To understand how we got ourselves into our current economic mess, complicated explanations about derivatives, regulatory failure and so on are beside the point. The best answer is both ancient and simple: hubris.
In modern mathematical economics, many people in the rich world decided that we had finally devised a set of scientific tools that could really predict human behavior. These tools were supposed to be as reliable as those used in engineering. Having ushered scientific socialism into its grave at the Cold War’s end, we quickly found ourselves embracing another Science of Man.
Our new beliefs did not stem from some new experiment or unexpected observation, the way a real scientific paradigm shift does. Economists do not typically conduct experiments with real money. When they do, as when Nobel laureate Myron Scholes ran the hedge fund Long Term Capital Management (LTCM), the dangers often outweigh the benefits (a lesson we still don’t seem to have learned.) And, since almost every observation that economists make turns out in a way that wasn’t predicted, no unexpected observation could ever actually change an economic paradigm.
What really produced the change in economics that led to disaster was the simple fact that you could now get away with saying certain kinds of things in public. Some of us honestly thought that history was over. And after all, you can’t have a final, utopian society without having a final, scientific theory of human behavior, together with some mad scientists or philosophes to preside over the whole thing.
The problem is that, no matter how “scientifically” these new beliefs were formulated, they are still false. Capitalism is, among other things, a struggle between individual people over the control of scarce resources.

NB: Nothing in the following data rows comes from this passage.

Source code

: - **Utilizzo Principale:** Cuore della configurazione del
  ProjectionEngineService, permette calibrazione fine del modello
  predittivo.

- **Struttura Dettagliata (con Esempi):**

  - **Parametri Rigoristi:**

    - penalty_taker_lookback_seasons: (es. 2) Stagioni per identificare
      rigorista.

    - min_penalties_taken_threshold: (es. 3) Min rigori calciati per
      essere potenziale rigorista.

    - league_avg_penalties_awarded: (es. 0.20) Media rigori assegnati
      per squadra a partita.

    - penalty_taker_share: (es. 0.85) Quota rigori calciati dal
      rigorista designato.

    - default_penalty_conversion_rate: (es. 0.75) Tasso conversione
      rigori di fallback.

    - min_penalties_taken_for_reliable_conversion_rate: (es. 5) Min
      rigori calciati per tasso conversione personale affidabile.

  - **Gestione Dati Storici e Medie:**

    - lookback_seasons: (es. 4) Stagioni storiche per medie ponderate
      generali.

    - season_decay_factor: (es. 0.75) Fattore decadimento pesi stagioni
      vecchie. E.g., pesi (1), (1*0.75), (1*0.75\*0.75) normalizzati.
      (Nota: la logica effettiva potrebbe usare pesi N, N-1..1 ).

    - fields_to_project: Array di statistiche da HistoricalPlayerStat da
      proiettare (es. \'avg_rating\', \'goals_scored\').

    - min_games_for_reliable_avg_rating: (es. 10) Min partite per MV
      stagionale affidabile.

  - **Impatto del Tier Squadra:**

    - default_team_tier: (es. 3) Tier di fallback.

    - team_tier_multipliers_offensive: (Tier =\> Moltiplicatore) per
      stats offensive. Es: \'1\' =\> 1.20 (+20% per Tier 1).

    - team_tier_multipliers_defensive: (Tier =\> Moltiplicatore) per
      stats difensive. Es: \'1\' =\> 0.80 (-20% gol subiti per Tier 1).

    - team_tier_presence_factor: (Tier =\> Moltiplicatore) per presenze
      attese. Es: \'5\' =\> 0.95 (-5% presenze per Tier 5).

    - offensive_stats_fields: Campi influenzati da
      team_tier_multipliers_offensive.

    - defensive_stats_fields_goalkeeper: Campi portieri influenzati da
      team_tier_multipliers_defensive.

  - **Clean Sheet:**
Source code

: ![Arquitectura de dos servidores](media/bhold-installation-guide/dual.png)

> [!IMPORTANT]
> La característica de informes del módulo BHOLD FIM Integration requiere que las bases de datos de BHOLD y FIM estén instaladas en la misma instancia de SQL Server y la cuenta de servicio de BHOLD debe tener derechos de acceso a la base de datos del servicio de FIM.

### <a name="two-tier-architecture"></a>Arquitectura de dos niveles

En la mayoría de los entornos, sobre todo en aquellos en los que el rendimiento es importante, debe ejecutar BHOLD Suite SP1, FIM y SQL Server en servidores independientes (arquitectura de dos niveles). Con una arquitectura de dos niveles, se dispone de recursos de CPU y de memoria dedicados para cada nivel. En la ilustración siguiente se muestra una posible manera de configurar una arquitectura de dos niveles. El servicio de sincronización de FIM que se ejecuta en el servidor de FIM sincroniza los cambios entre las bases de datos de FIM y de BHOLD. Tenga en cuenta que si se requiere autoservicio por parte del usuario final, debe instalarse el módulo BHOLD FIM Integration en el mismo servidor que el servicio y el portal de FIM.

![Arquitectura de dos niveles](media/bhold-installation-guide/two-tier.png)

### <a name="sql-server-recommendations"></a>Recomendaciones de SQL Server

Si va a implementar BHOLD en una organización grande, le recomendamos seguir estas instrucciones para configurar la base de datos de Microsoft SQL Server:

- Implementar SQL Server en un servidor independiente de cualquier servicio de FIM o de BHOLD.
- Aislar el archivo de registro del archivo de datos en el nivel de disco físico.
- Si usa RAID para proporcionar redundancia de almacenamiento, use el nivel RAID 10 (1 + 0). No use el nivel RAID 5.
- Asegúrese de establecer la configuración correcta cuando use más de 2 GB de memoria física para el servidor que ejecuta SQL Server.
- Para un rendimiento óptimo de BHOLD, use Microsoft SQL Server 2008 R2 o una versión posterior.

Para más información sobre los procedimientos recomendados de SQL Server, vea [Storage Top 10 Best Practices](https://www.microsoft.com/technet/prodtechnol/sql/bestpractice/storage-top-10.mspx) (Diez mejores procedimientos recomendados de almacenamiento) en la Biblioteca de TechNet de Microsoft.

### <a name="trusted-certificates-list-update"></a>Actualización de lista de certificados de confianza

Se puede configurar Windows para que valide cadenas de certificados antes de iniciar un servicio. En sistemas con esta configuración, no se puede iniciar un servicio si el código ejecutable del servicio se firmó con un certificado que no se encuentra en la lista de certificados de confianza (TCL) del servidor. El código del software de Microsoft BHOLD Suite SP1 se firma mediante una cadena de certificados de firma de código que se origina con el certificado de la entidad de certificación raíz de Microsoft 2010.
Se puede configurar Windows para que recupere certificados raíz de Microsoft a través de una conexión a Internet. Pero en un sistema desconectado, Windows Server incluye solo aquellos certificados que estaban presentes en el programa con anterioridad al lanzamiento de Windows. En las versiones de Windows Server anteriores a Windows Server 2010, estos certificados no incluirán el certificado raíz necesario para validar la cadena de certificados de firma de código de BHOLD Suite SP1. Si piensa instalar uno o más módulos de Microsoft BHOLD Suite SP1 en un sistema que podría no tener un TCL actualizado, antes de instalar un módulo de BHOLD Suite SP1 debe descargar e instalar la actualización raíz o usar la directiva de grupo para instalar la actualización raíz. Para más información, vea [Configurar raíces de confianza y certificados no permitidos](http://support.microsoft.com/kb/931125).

Like boxing and poker, it is a soft, restrained, private form of warfare.
Military strategists have known for centuries that there is, and can be, no final science of war. In a real struggle over things that actually matter, we must assume that we are up against thinking opponents, who may understand some things about us that we don’t know about ourselves. For example, if profit can be made by understanding the model behind a policy, as is surely the case with the models used by the US Federal Reserve, sooner or later so much capital will seek that profit that the tail will begin to wag the dog, as has been happening lately.
The truth is that such models are most useful when they are little known or not universally believed. They progressively lose their predictive value as we all accept and begin to bet on them. But there can be no real predictive science for a system that may change its behavior if we publish a model of it.
Markets might once have been fairly efficient before we had the theory of efficient markets. If investing is simply a matter of allocating money to an index, however, liquidity becomes the sole determinant of prices and valuations go haywire. When a substantial fraction of market participants are simply buying the index, the market’s role in ensuring good corporate governance also disappears.
The formation of large bubbles in recent decades was partly a consequence of the commonness and incorrigibility of the belief that no such thing could ever happen. Our collective belief that markets are efficient helped make them wildly inefficient.